*Your instructions*
Find every line below with the string "change" and pick it out.

BEGIN Information supplied

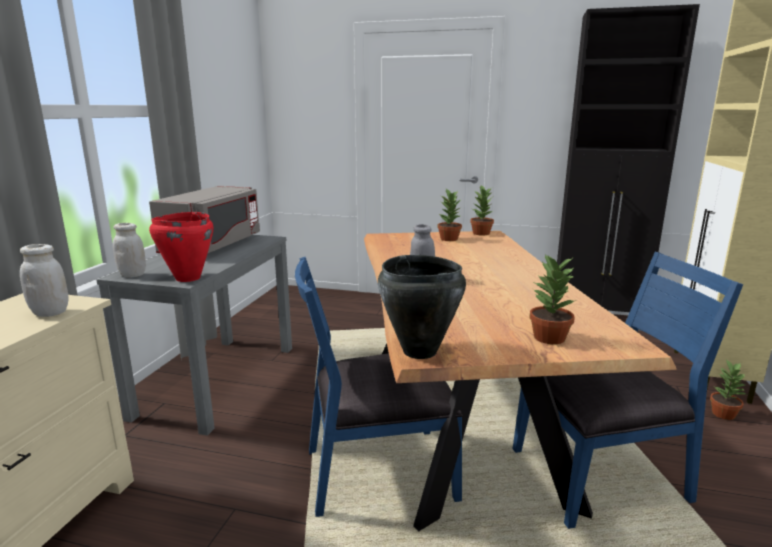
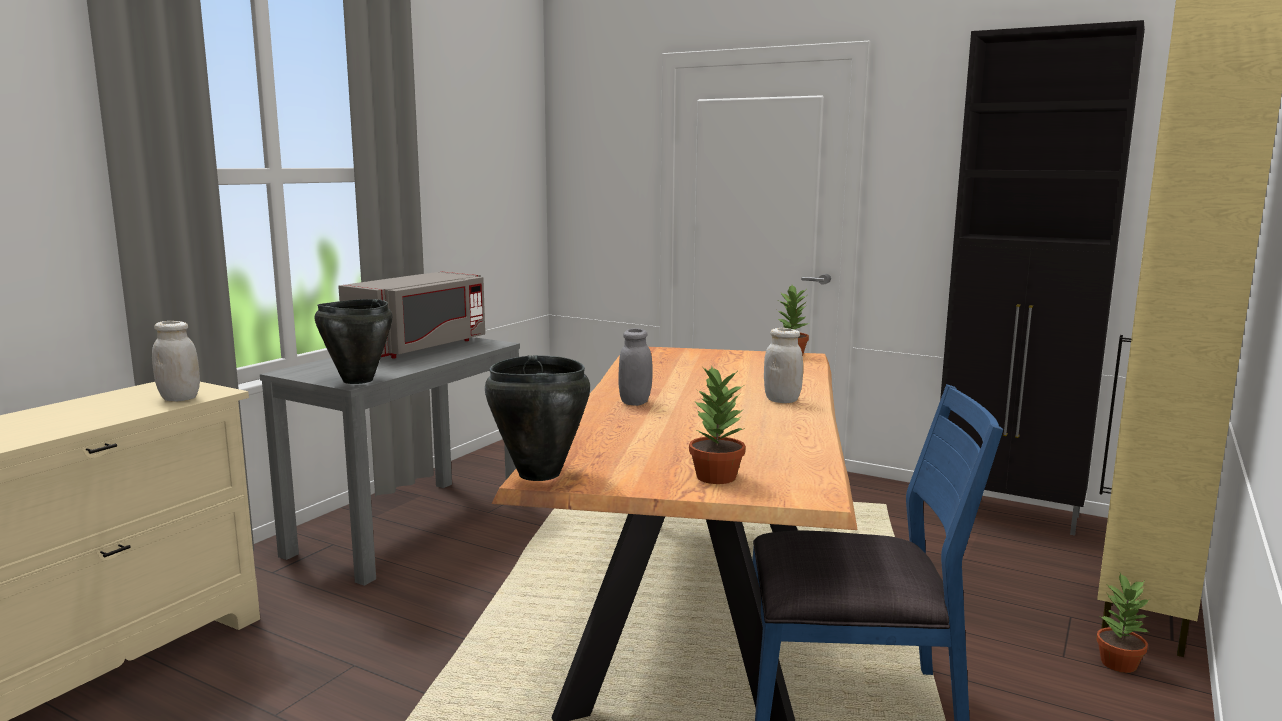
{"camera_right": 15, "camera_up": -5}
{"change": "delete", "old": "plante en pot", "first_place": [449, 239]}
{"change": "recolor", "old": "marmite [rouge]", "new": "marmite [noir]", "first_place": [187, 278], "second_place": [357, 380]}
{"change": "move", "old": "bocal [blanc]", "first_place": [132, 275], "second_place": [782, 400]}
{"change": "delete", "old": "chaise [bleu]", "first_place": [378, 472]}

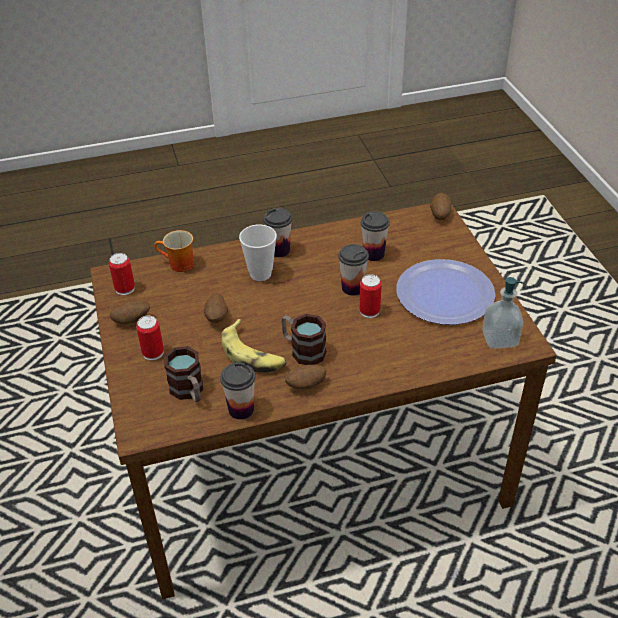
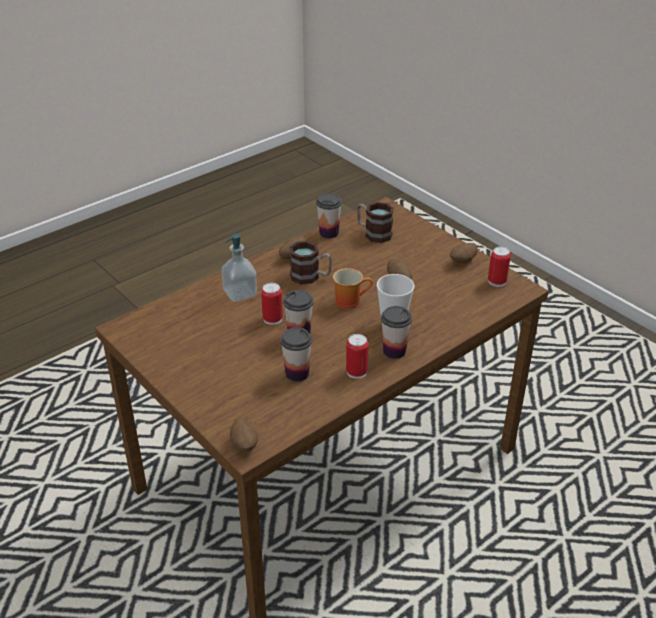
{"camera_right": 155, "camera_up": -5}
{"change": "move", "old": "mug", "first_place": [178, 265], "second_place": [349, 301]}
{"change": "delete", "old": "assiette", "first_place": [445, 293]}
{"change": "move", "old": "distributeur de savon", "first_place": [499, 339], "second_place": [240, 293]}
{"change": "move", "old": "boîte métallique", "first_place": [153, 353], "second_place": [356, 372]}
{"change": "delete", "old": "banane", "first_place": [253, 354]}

END Information supplied

*Exercise response*
{"change": "delete", "old": "plante en pot", "first_place": [449, 239]}
{"change": "recolor", "old": "marmite [rouge]", "new": "marmite [noir]", "first_place": [187, 278], "second_place": [357, 380]}
{"change": "move", "old": "bocal [blanc]", "first_place": [132, 275], "second_place": [782, 400]}
{"change": "delete", "old": "chaise [bleu]", "first_place": [378, 472]}
{"change": "move", "old": "mug", "first_place": [178, 265], "second_place": [349, 301]}
{"change": "delete", "old": "assiette", "first_place": [445, 293]}
{"change": "move", "old": "distributeur de savon", "first_place": [499, 339], "second_place": [240, 293]}
{"change": "move", "old": "boîte métallique", "first_place": [153, 353], "second_place": [356, 372]}
{"change": "delete", "old": "banane", "first_place": [253, 354]}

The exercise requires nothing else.